Was für Gedanken. Das musste der Sekt sein. Was denn sonst?

„Und du weißt wirklich nicht, was hinter all den Häusern steckt? Habt ihr damals alle geschlafen?“

Dass es keine verwunschenen Häuser waren, das wusste L. Die meisten waren Bürohäuser mit noblen Adressen, mit Rechtsanwaltskanzleien, Steuerberatern und Wirtschaftsprüfern. Orte, die einer wie L. nie aufsuchte. Weil es dort keine Geschichten zu finden gab. Geschichten wohl – mehr als genug. Aber an die würde einer wie er nie gelangen. Es sei denn, sie landeten vor Gericht und einer aus ihrer Redaktion hatte die Zeit, sich durch lange Rechtsstreitigkeiten zu sitzen, in denen es um Verträge, Klauseln und Nebenabsprachen ging. In denen die eigentlichen Beschuldigten nie erschienen, nur ihre Anwälte, die das Prozedere so professionell abwickelten, als würden sie im Leben nichts anderes tun, so emotionslos, dass ein zufälliger Besucher nie gemerkt hätte, dass es um Millionen ging. Um vorsichtige Tänze um vage Formulierungen herum. Ein falscher Schritt …

Nein.

Das meinte die Diva ganz bestimmt nicht.

„Du erinnerst dich noch an Don Leone?“

Er erinnerte sich.

In seinem Kopf hatte sich so Vieles abgelagert, was er längst verschwunden glaubte. So wie die Zeitungsgeschichten von damals verschwunden waren. Niemand kroch mehr in die alten Archive, kämpfte mit Staub und Unübersichtlichkeit. Und Vieles war sowieso nicht gedruckt worden, weil selbst der bärbeißigste Redakteur irgendwann die Finger davon ließ, wenn einfach niemand Auskünfte geben wollte. Selten war so viel Schweigen selbst in den Gängen des Rathauses gewesen wie damals, nur wenige Monate nach dem großen Rambazamba, als in der Stadt auf einmal Pizzerien eröffneten und Weinrestaurants mit klingenden Namen wie Roma, Venezia, Ravenna und Florenzia – strahlend erleuchtet. Ein heller Glanz, der die Stadt einhüllte und trunken machte.

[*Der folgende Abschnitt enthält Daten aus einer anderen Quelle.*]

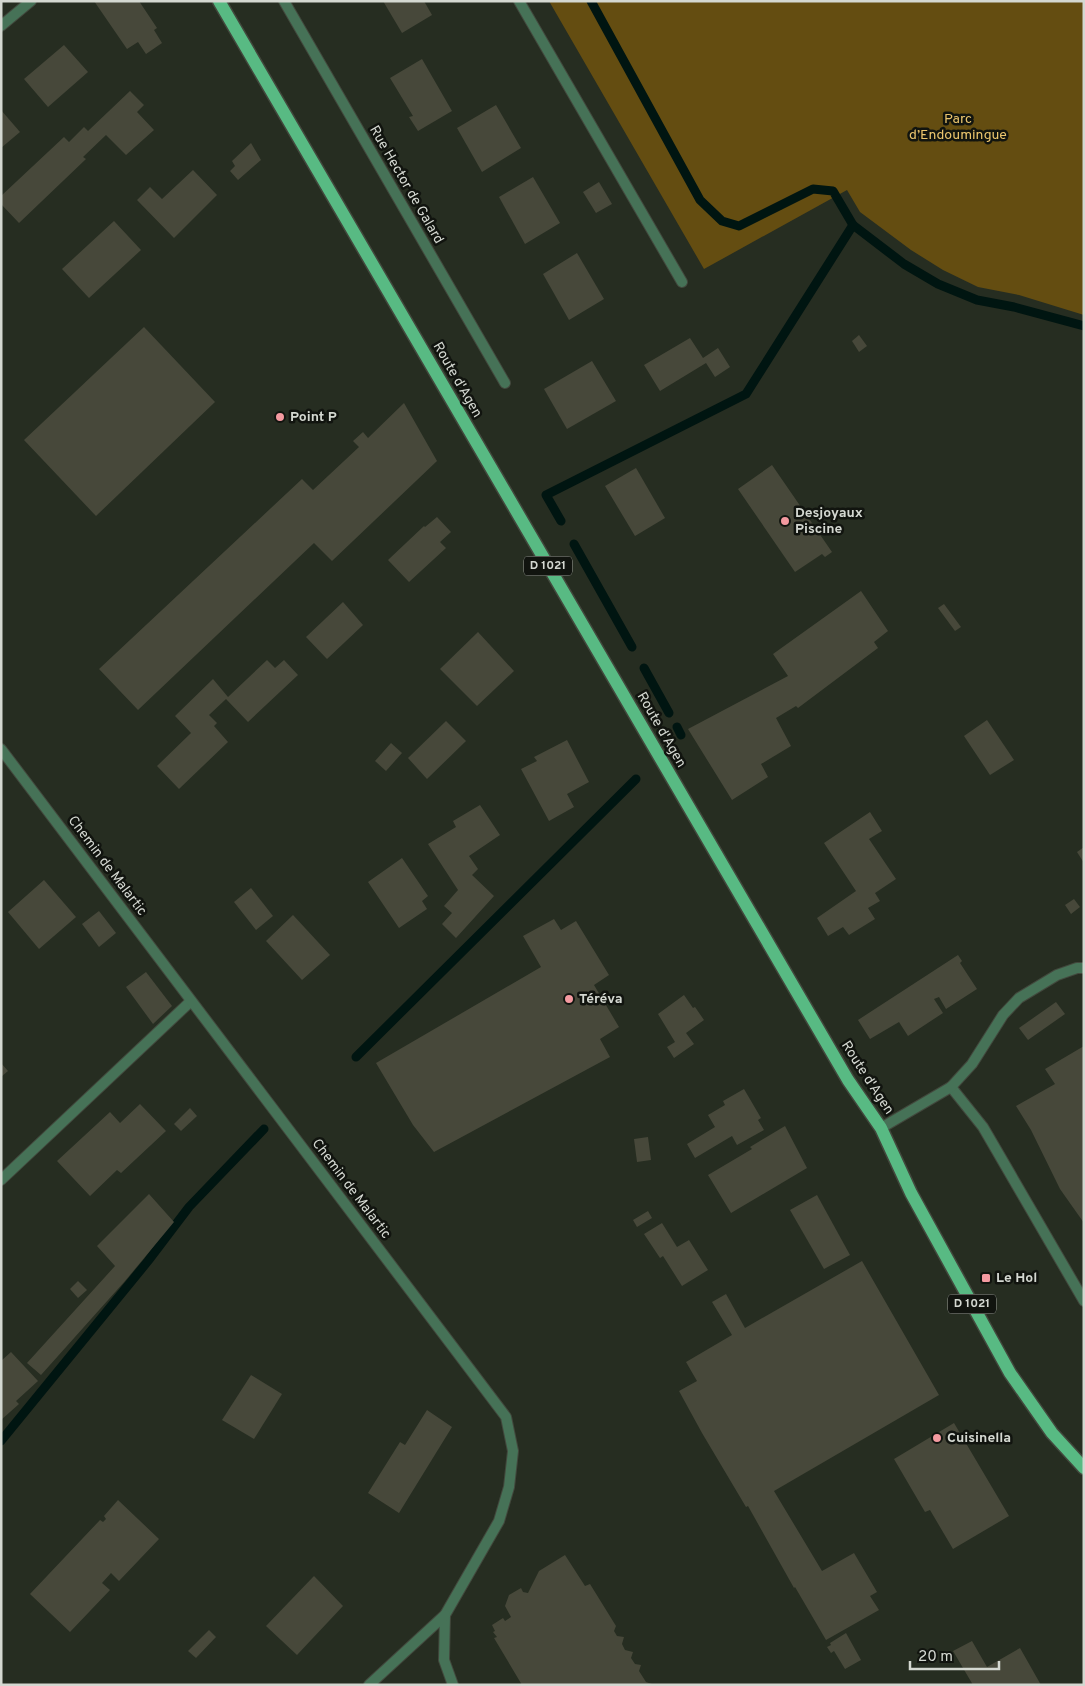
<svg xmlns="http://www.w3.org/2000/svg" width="1085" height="1686" font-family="Overpass,sans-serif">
  <rect width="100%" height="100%" fill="#262d21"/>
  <polygon fill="#644d11" points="549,1 1084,1 1084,315 1019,295 978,287 943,270 911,250 860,212 847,190 704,269"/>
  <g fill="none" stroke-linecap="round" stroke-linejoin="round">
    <g stroke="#001511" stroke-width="9">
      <polyline points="591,1 700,200 722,221 739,226 813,189 833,191 853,225"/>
      <polyline points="561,521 546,495 746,394 853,225 904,264 938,284 977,300 1014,307 1084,326"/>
      <polyline points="574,544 632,647"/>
      <polyline points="644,668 669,713"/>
      <polyline points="677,727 681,735"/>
      <polyline points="356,1057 636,779"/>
      <polyline points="1,1441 148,1261 189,1207 264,1129"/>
    </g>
  </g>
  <g fill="#47483a">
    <polygon points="94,1 139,1 157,28 154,30 162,43 146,54 138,42 127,49"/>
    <polygon points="383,1 424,1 432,15 402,33"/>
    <polygon points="64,45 88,72 48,107 24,79"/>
    <polygon points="422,59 452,111 418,131 409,117 413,116 390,78"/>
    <polygon points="130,91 144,105 137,112 154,130 126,155 106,135 83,157 86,159 19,223 1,204 1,196 64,137 69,142 84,127 88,131"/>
    <polygon points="496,105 521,148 482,172 457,128"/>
    <polygon points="1,110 20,132 1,148"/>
    <polygon points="251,143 261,160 238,180 230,171 235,166 232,161"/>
    <polygon points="193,170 217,195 174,238 137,200 150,187 162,199"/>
    <polygon points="533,177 560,223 525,244 499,197"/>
    <polygon points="599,182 612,204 596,213 583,192"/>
    <polygon points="114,221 141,250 89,298 62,269"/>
    <polygon points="577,253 604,299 569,320 543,274"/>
    <polygon points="144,327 215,402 96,516 24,440"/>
    <polygon points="859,335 867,346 859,352 852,341"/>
    <polygon points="690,338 703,358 718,348 730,367 715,377 706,363 660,391 644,365"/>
    <polygon points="592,361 616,401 567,429 544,389"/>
    <polygon points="404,403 437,461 332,561 314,543 138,710 99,669 302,479 313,490 359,447 353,441 363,432 368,438"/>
    <polygon points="772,465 832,552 825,557 822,554 795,572 738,489"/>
    <polygon points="636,468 665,518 635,536 605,486"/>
    <polygon points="437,517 451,532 440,542 446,548 409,582 388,560 424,526 425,527"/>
    <polygon points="861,591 888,631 874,642 878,648 798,708 796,706 776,718 791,746 761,764 768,777 732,800 688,729 788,676 773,654"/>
    <polygon points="343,602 363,625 327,659 306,637"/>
    <polygon points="944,604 961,627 955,631 938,608"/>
    <polygon points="478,632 514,671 477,706 440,669"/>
    <polygon points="267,660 275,668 284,660 298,675 248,722 226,699 209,715 217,723 214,726 228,742 179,789 157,766 191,733 175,716 213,679 228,697"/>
    <polygon points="987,720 1014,760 990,775 964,736"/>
    <polygon points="446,721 466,741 427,779 408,758"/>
    <polygon points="567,740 589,782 567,794 574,807 549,821 521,769 537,761 534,757"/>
    <polygon points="391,743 402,753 386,771 375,761"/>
    <polygon points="480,805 500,835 469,856 478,869 472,875 494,896 456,938 442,924 452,913 444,906 458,890 428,844 456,827 453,821"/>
    <polygon points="870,812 882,831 869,839 896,879 875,893 880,901 868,908 875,919 849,935 843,927 828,936 817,918 856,891 824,843"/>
    <polygon points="1084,847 1084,863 1077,852"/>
    <polygon points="402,858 428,896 422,901 427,909 399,928 368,882"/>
    <polygon points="44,880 76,917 39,949 8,912"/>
    <polygon points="251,888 273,916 256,930 234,902"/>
    <polygon points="1074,899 1080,907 1071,914 1065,905"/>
    <polygon points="99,911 116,933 99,947 82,924"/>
    <polygon points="293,915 330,955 302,980 266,941"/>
    <polygon points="554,919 561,930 576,921 609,975 594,985 619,1027 600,1039 610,1057 434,1152 413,1125 376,1063 541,967 523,936"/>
    <polygon points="958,955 962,961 960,963 977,989 946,1009 939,997 934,999 943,1013 908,1036 899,1022 870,1039 858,1020"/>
    <polygon points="146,972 172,1006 153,1024 126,987"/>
    <polygon points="684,995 693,1008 695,1007 704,1020 686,1033 694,1044 674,1058 667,1047 675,1042 658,1014"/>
    <polygon points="1056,1002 1065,1014 1028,1040 1019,1028"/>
    <polygon points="1084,1046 1084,1223 1060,1189 1031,1130 1016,1106 1055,1084 1045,1069"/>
    <polygon points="1,1063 8,1071 1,1077"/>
    <polygon points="744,1089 761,1118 758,1120 764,1130 737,1145 732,1136 695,1158 687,1144 715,1127 708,1115 725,1105 723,1101"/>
    <polygon points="140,1104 166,1131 121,1173 117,1170 90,1196 57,1161 110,1112 120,1123"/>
    <polygon points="190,1108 197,1116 181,1131 174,1124"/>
    <polygon points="785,1126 807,1168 731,1213 708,1175 752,1149 750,1147"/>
    <polygon points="648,1137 651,1160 637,1162 634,1139"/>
    <polygon points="149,1194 174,1222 125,1281 41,1375 27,1363 115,1266 97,1246"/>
    <polygon points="817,1195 850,1255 824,1269 790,1210"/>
    <polygon points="648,1211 652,1218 637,1227 633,1220"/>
    <polygon points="662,1223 677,1247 689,1240 708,1270 682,1286 663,1256 660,1258 644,1234"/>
    <polygon points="862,1261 939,1395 774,1491 822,1571 854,1553 877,1592 870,1596 879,1610 826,1640 795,1587 794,1588 748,1506 746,1507 702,1433 679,1391 697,1381 686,1362 732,1335 712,1302 726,1294 745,1328"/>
    <polygon points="78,1281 87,1290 78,1298 70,1289"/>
    <polygon points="11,1352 38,1381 16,1401 19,1404 1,1420 1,1361"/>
    <polygon points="251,1375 282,1394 254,1439 222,1420"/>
    <polygon points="427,1410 452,1427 399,1513 368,1493 400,1442 405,1445"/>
    <polygon points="954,1423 1009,1516 953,1549 930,1510 925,1512 894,1459"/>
    <polygon points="118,1500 159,1539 119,1581 111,1573 102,1583 110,1590 70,1632 30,1594 100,1520 103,1522 106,1519 104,1516"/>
    <polygon points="565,1555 585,1586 590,1584 616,1626 614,1631 617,1636 624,1637 622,1644 625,1650 633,1652 631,1658 635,1664 641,1665 639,1671 646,1682 655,1685 522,1685 494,1638 497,1637 493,1632 495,1631 492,1625 503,1618 505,1621 511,1617 505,1606 509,1595 521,1588 523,1592 528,1593 539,1571"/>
    <polygon points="314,1576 343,1606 297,1655 266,1626"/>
    <polygon points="209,1630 216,1637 196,1658 188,1651"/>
    <polygon points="846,1633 861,1660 845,1669 834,1651 831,1653 827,1647 831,1645 830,1643"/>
    <polygon points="972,1641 987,1667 1020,1648 1041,1685 973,1685 953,1651"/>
  </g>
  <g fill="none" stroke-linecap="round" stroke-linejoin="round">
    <g stroke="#42483d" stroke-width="12">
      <g id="service">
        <polyline points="951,1087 983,1127 1084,1301"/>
        <polyline points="1,1180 191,1001"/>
      </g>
    </g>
    <g stroke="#42483d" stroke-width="12">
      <g id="minor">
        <polyline points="284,1 505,383"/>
        <polyline points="519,1 682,282"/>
        <polyline points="1,26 31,1"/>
        <polyline points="1,749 506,1417 513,1451 509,1487 499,1521 445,1615 444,1660 453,1685"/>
        <polyline points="881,1128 951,1087 972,1064 1003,1015 1019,998 1057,975 1077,968 1084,968"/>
        <polyline points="369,1685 445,1615"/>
      </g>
    </g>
    <g stroke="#42483d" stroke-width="15">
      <polyline id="primary" points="219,1 848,1080 881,1128 911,1193 1010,1373 1052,1433 1084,1468"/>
    </g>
    <use href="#service" stroke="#467257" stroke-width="10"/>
    <use href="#minor" stroke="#467257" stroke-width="10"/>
    <use href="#primary" stroke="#58ba83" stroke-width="12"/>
  </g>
  <g fill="#f49aa0" stroke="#11140f" stroke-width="2">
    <circle cx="280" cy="417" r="5"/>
    <circle cx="785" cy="521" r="5"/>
    <circle cx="569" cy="999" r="5"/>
    <rect x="981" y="1273" width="10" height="10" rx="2.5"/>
    <circle cx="937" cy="1438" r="5"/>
  </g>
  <g text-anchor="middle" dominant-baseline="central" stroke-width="5" stroke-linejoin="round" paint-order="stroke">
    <g fill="#11140f" stroke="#9a9d97" stroke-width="1">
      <rect x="524" y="556.5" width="48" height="19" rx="4"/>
      <rect x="948" y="1294.5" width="48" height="19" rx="4"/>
    </g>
    <g font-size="12" font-weight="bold" fill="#d4d8d1">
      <text x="548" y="566">D 1021</text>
      <text x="972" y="1304">D 1021</text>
    </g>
    <g font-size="14" fill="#ebc56d" stroke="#11140f">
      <text x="958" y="119">Parc<tspan x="958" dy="16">d’Endoumingue</tspan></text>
    </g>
    <g font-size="14" fill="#d4d8d1" stroke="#11140f">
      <text transform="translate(406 185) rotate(60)">Rue Hector de Galard</text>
      <text transform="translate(457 380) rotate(60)">Route d'Agen</text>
      <text transform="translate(661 730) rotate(60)">Route d'Agen</text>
      <text transform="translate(107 866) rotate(53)">Chemin de Malartic</text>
      <text transform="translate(867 1078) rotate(57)">Route d'Agen</text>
      <text transform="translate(351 1189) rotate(53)">Chemin de Malartic</text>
    </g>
    <g font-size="14" font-weight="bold" fill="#d4d8d1" stroke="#11140f" text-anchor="start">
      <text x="290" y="417">Point P</text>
      <text x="795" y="513">Desjoyaux<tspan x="795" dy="16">Piscine</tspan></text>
      <text x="579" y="999">Téréva</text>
      <text x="996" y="1278">Le Hol</text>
      <text x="947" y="1438">Cuisinella</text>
    </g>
  </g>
  <rect width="1085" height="1686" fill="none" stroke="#d4d8d1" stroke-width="5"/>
  <path d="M910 1661v8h89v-8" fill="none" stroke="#d4d8d1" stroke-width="2.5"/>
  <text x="918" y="1661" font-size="15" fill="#d4d8d1" stroke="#11140f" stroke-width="4" paint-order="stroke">20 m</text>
</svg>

Und das eine oder andere dieser glänzenden Ristorantes mit den übereifrigen Kellnern wurde tatsächlich zum Treffpunkt der neuen Reichen und Erfolgreichen. Wo sie saßen und sich bedienen ließen und das exotische Flair genossen, so galant wie diensteifrig, dass man sich nur geschmeichelt fühlen konnte.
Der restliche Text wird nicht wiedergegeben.